The Village Voice 41.17 (1996): 69
Maurizio Viano, "Life Is Beautiful: Reception, Allegory, Holocaust Laughter."
Film Quarterly 53.1 (1999): 29.
Nathan Rabin, "
My Year of Flops Case File #78: Pinocchio (2002)"
A. V. Club Blog, October 23, 2007. Accessed October 26, 2007.
Nicholas Schlegel, e-mail message to Pete Bublitz, June 27, 2007.
William Van Watson, "The Italian Buster Keaton? Benigni's
The Monster and The Comic Machine"
Beyond Life is Beautiful: Comedy and Tragedy in the Cinema of Roberto Benigni Ed. Grace Russo Bullaro. Leicester, England: Troubador (2005): 66
External linksIMDb's entry on Il Mostro. What more is there to say about this one, other than that this is the website of record for most matters pertaining to movies?
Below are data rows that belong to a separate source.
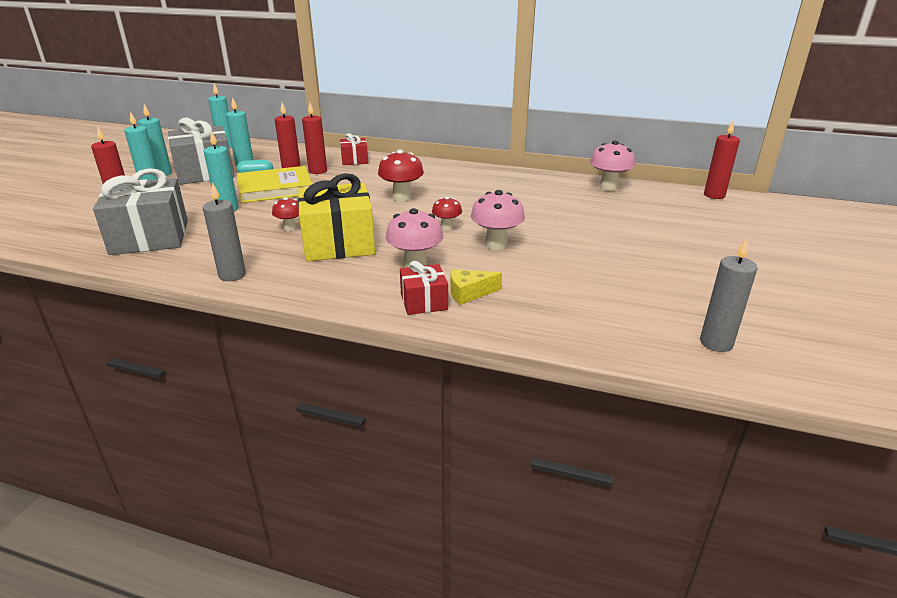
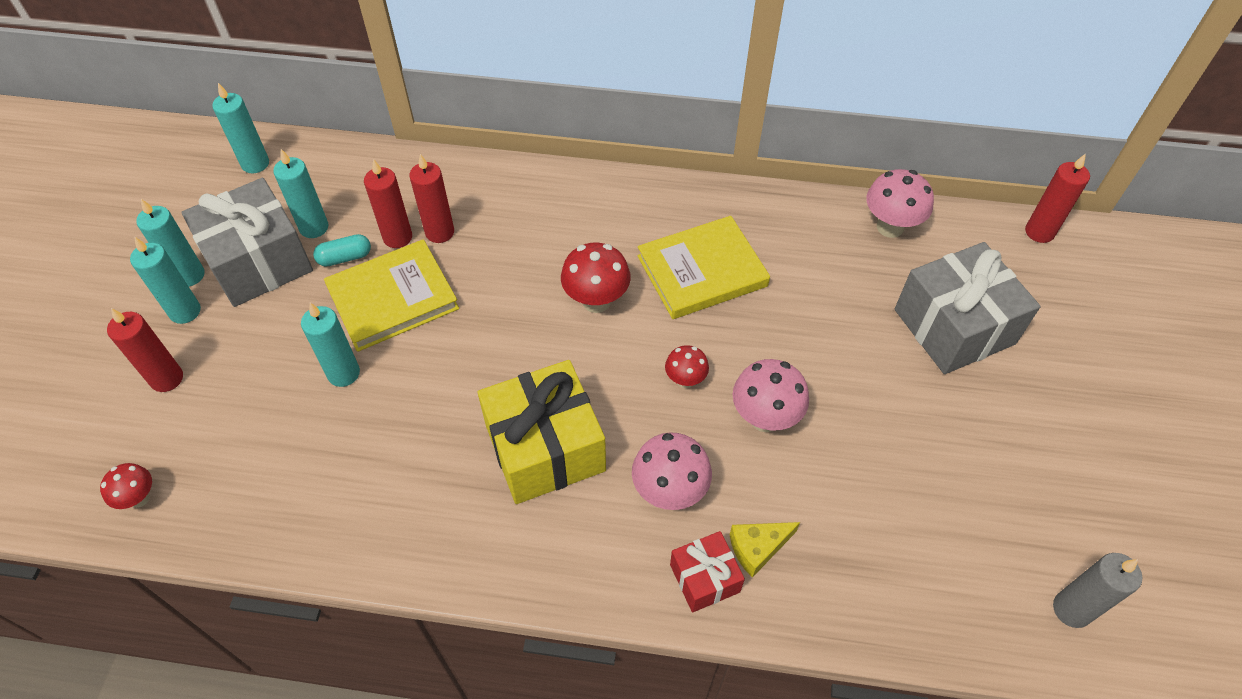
camera: 10 degrees left, 25 degrees up
grey gift [93,168,188,255] -> grey gift moved to [895,242,1041,374]
grey candle [203,182,246,281] -> none
red mushroom [272,197,299,231] -> red mushroom moved to [100,463,152,509]
red gift [340,133,368,165] -> none
none -> yellow book [637,216,770,319]

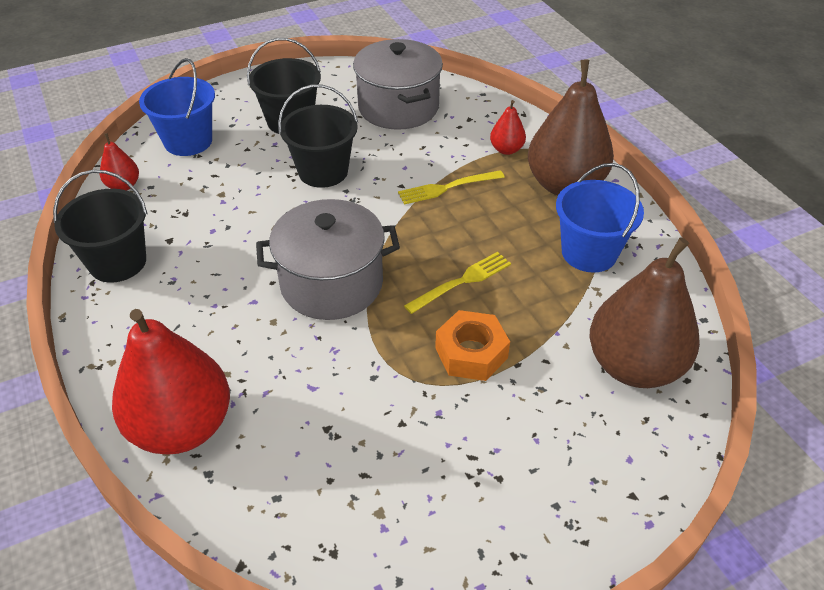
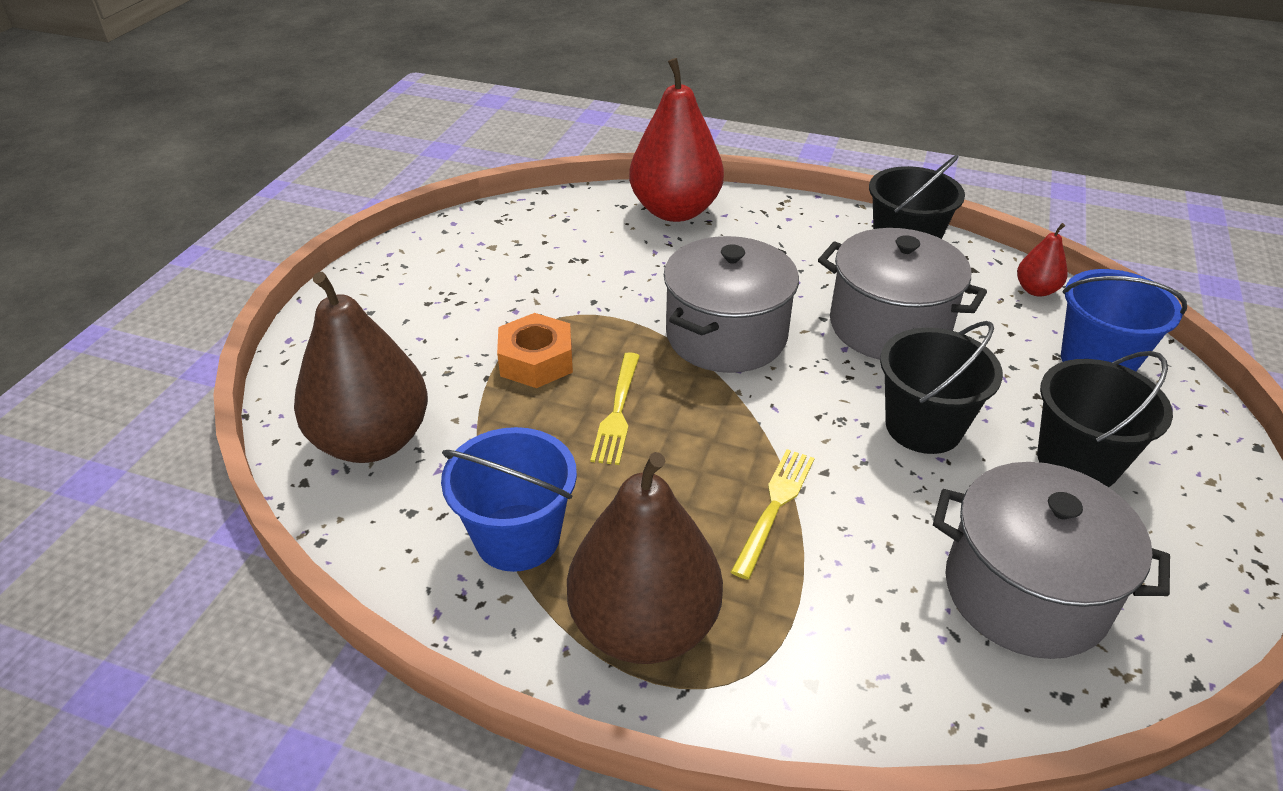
camera: 135 degrees right, 5 degrees down
red pear [490,100,526,155] -> none
none -> grey pot [818,228,987,360]

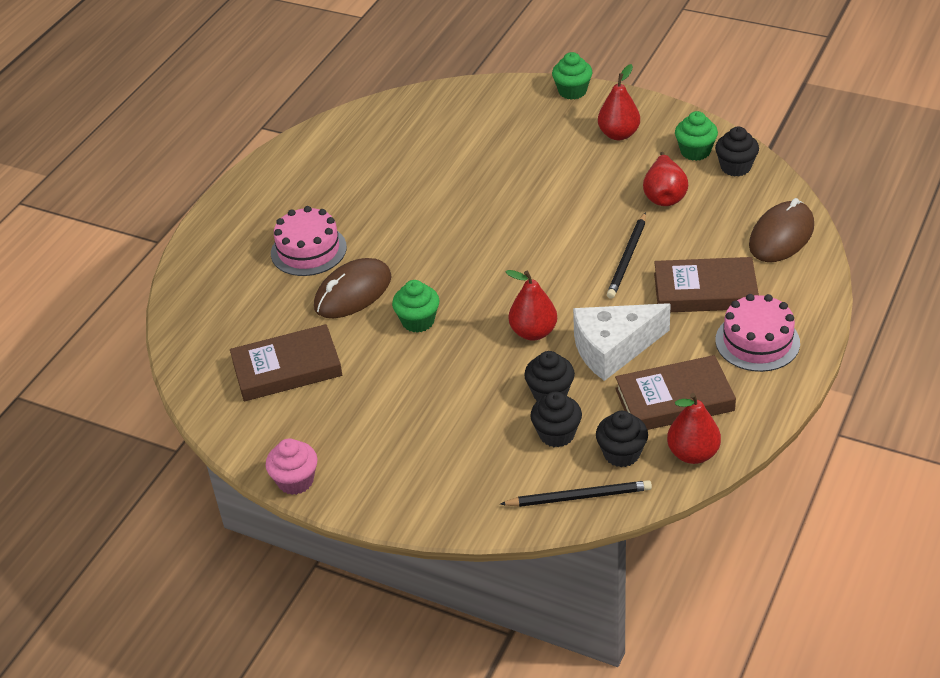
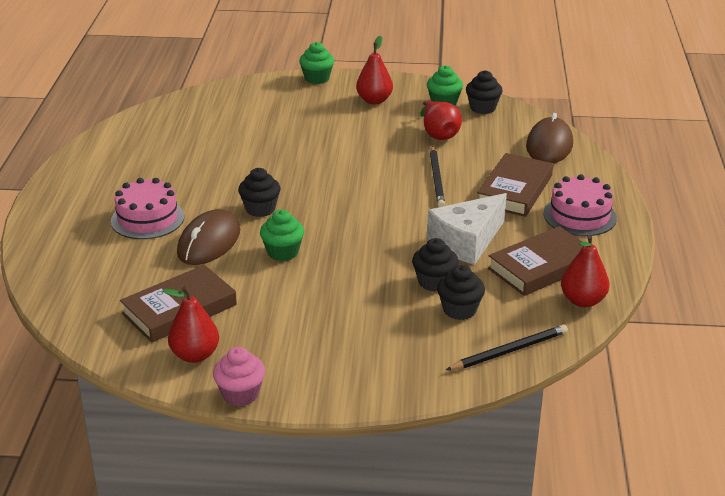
camera: 25 degrees left, 10 degrees down
red pear [506,270,557,341] -> red pear moved to [163,286,219,363]
black cupcake [596,411,648,467] -> black cupcake moved to [238,168,281,217]
brown book [654,257,759,312] -> brown book turned 45 degrees counterclockwise [477,153,553,217]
Netflix's entry on The Monster (1994). You can get some information on this film there, but you have to be logged in to read Netflix customer's reviews of this film. I rated this film 4 stars ("Really Liked It") while the average of 12,754 ratings as of today is 3.5 stars (3 stars is a plain "Liked It"). Another Netflix customer, (considered 58% similar in tastes to my own, though I don't know how they measure that) gave this film 5 stars ("Loved It") and even goes as far as saying that it is Benigni's best film second to
Life Is Beautiful. Another customer, considered 68% similar in tastes to my own, gave this film 1 star ("Hated It") and wrote that "There are a few moments of inspired physical comedy by Benigni, and one excellent breathless monologue by Braschi, but the good bits are few and far between. Most of the film consists of painfully obvious gags, telegraphed long before the punchline, based on situations that don't even make sense within the context of the film."
Note that the plot summary given there as of today is incorrect: Loris does not meet "a woman (Nicoletta Braschi) whom he thinks is "easy" -- only to learn that she's a cop;" for "Wanda la ninfomana" is only seen briefly at the party and there is nothing to indicate that she's a cop, while Loris had never seen Jessica before when later in the film she comes into the apartment to inquire about renting. I would guess that the Netflix employee who wrote this mixed up the plot of this film with that of
Tomcats (1999), in which Michael (Jerry O'Connell) is arrested by a policewoman (Shannon Elizabeth) with whom he falls in love. That policewoman also falls in love with the suspect and also visits his apartment, which is for some reason filled with "pleather."
One more thing: Netflix shares were at $24.94 each when I posted this blog entry.
Wikipedia's entry on The Monster (1994). I edited this entry this past Wednesday; that seems to have stirred editing activity on this article, which aside from one edit earlier this month and another back in June, had been fairly dormant since April and worked on only sporadically since the article's creation back in 2005.